Each record must be output exactly and in full.

++++ Materials provided ++++

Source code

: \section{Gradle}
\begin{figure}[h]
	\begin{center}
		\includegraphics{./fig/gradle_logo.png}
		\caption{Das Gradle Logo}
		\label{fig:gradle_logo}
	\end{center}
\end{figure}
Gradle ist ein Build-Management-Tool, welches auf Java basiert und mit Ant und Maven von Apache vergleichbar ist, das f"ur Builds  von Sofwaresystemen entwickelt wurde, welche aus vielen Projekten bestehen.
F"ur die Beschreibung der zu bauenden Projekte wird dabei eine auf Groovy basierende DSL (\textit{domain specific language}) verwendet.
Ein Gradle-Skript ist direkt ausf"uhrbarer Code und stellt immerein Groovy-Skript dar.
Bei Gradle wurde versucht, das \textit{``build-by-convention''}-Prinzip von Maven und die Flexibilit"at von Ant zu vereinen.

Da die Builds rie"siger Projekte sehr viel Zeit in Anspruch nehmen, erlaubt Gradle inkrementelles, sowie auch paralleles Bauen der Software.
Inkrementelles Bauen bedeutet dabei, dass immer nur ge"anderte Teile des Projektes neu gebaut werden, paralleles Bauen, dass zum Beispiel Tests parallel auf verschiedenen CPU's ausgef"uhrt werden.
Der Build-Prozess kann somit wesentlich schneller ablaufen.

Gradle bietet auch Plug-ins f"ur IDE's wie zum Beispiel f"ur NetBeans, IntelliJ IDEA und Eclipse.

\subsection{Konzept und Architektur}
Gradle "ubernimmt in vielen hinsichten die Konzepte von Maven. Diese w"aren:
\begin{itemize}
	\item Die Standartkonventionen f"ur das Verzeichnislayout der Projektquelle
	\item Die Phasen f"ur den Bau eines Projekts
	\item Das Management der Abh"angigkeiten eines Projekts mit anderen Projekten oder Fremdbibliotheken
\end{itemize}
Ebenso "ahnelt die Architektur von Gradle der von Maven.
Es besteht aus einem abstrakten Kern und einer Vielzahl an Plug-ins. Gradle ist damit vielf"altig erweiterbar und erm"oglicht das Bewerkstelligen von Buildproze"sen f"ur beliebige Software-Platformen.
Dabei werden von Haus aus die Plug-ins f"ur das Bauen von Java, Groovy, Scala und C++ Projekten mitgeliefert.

++++

■ **Result of the exercise**:
Source code

: \section{Gradle}
\begin{figure}[h]
	\begin{center}
		\includegraphics{./fig/gradle_logo.png}
		\caption{Das Gradle Logo}
		\label{fig:gradle_logo}
	\end{center}
\end{figure}
Gradle ist ein Build-Management-Tool, welches auf Java basiert und mit Ant und Maven von Apache vergleichbar ist, das f"ur Builds  von Sofwaresystemen entwickelt wurde, welche aus vielen Projekten bestehen.
F"ur die Beschreibung der zu bauenden Projekte wird dabei eine auf Groovy basierende DSL (\textit{domain specific language}) verwendet.
Ein Gradle-Skript ist direkt ausf"uhrbarer Code und stellt immerein Groovy-Skript dar.
Bei Gradle wurde versucht, das \textit{``build-by-convention''}-Prinzip von Maven und die Flexibilit"at von Ant zu vereinen.

Da die Builds rie"siger Projekte sehr viel Zeit in Anspruch nehmen, erlaubt Gradle inkrementelles, sowie auch paralleles Bauen der Software.
Inkrementelles Bauen bedeutet dabei, dass immer nur ge"anderte Teile des Projektes neu gebaut werden, paralleles Bauen, dass zum Beispiel Tests parallel auf verschiedenen CPU's ausgef"uhrt werden.
Der Build-Prozess kann somit wesentlich schneller ablaufen.

Gradle bietet auch Plug-ins f"ur IDE's wie zum Beispiel f"ur NetBeans, IntelliJ IDEA und Eclipse.

\subsection{Konzept und Architektur}
Gradle "ubernimmt in vielen hinsichten die Konzepte von Maven. Diese w"aren:
\begin{itemize}
	\item Die Standartkonventionen f"ur das Verzeichnislayout der Projektquelle
	\item Die Phasen f"ur den Bau eines Projekts
	\item Das Management der Abh"angigkeiten eines Projekts mit anderen Projekten oder Fremdbibliotheken
\end{itemize}
Ebenso "ahnelt die Architektur von Gradle der von Maven.
Es besteht aus einem abstrakten Kern und einer Vielzahl an Plug-ins. Gradle ist damit vielf"altig erweiterbar und erm"oglicht das Bewerkstelligen von Buildproze"sen f"ur beliebige Software-Platformen.
Dabei werden von Haus aus die Plug-ins f"ur das Bauen von Java, Groovy, Scala und C++ Projekten mitgeliefert.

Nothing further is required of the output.